Qual seria o futuro de um político que se apresentasse ao eleitorado
dizendo que vamos empobrecer, que vivemos numa zona do mundo em declínio e que
o grande desafio que temos pela frente é conseguir gerir este momento sem
perder os valores...
essenciais da nossa cultura,
preservando o que se considera essencial e minorando o sofrimento? Na melhor
das hipóteses seria político por um dia, aquele em que fizera tais afirmações.
Viciámo-nos em promessas e
boas notícias. Já nem temos palavras para a realidade: as dívidas chamam-se
investimento, o vandalismo passou a alegado incidente, deixou de se reprovar,
simplesmente não se transita, a prostituição tornou-se trabalho sexual. Como é
próprio das sociedades decadentes perdemos o sentido de Estado e vamo-nos atomizando
em tribos: temos os "filhos dos bairros" para designar os jovens
nascidos nuns bairros que nos foram anunciados como a solução mágica da vida
dos seus pais e agora são uma espécie de mundo sem regras para quem ali vive;
as comunidades africanas esmagadoramente compostas por pessoas que não nasceram
em África mas a quem não sabemos se se pode chamar negro; as "pessoas
LGBT" como se não fôssemos todos, pessoas.
As palavras tiveram de se
adaptar à susceptibilidade das tribos e por isso o sexo passou a género e os
pais estão a caminho de ser reduzidos a progenitores. Cada acto é mais ou menos
grave consoante a tribo que afecta e por isso o direito transformou-se num sub
produto da etno-sociologia: temos a violência doméstica, violência de género,
crimes de colarinho branco, violência em meio escolar.
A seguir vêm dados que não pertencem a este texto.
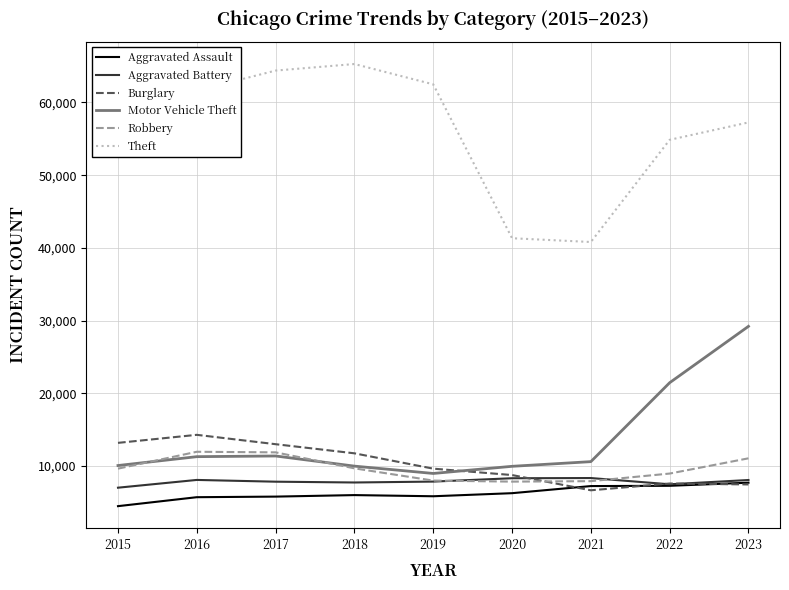

True or false: Motor Vehicle Theft and Aggravated Assault intersect in this chart.

False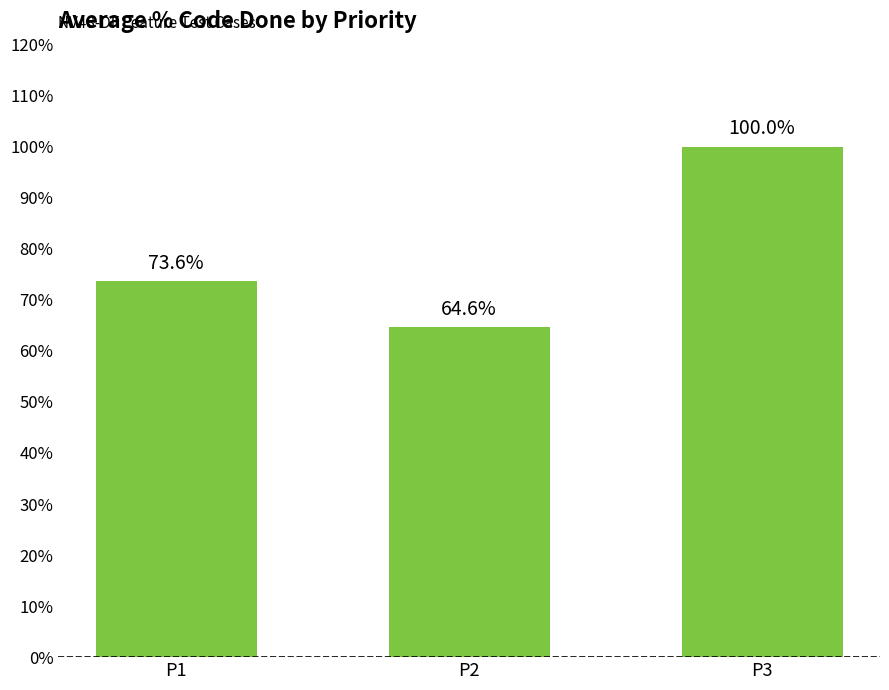

How many data points does each series have?

3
Na passada semana uns
portugueses foram esfaqueados na Alemanha mas como a agressão não caiu no
âmbito do crime de ódio logo passou ao rol da insignificância.
O Estado que havia de tomar
conta de nós do berço à cova - agora até às cinzas porque os cemitérios são uma
coisa antiga que nos lembra que existe morte - tornou-se num monstro ávido de
dinheiro que esbulha o possível e o impossível a uma população que o seu
intervencionismo reduziu à anomia. Ninguém é responsável por nada mas apenas o
resultado de uma política de apoio ou de um acto de discriminação. A própria
demografia passou a ser confundida com os abonos de família.
Todos os dias mentimos e nos
mentimos para tornarmos aceitável hoje o que ontem condenávamos: uma
intervenção como a que agora foi feita no Chipre era dita impossível na UE,
campeã tão campeã dos direitos que não há semana em que não legisle sobre o
bem-estar das galinhas e dos porcos.
Pois o que era impossível
tornou-se possível e a UE, essa estrutura tão democrática que não pode ser
votada, continuará a impor os seus critérios de democracia às suiniculturas e
às "questões de género" na composição dos conselhos de administração
das empresas, enquanto os seus políticos garantem hoje que não é possível o que
já sabem que vai acontecer amanhã.
Mas se alguém se pensa
apresentar a votos dizendo isto não levará nem os votos da sua família. Se
calhar nem o seu próprio voto. Porque nós somos como os amantes que no tango
suplicam: "Ay/ abrázame esta noche/
aunque no tengas ganas/ prefiero que me mientas".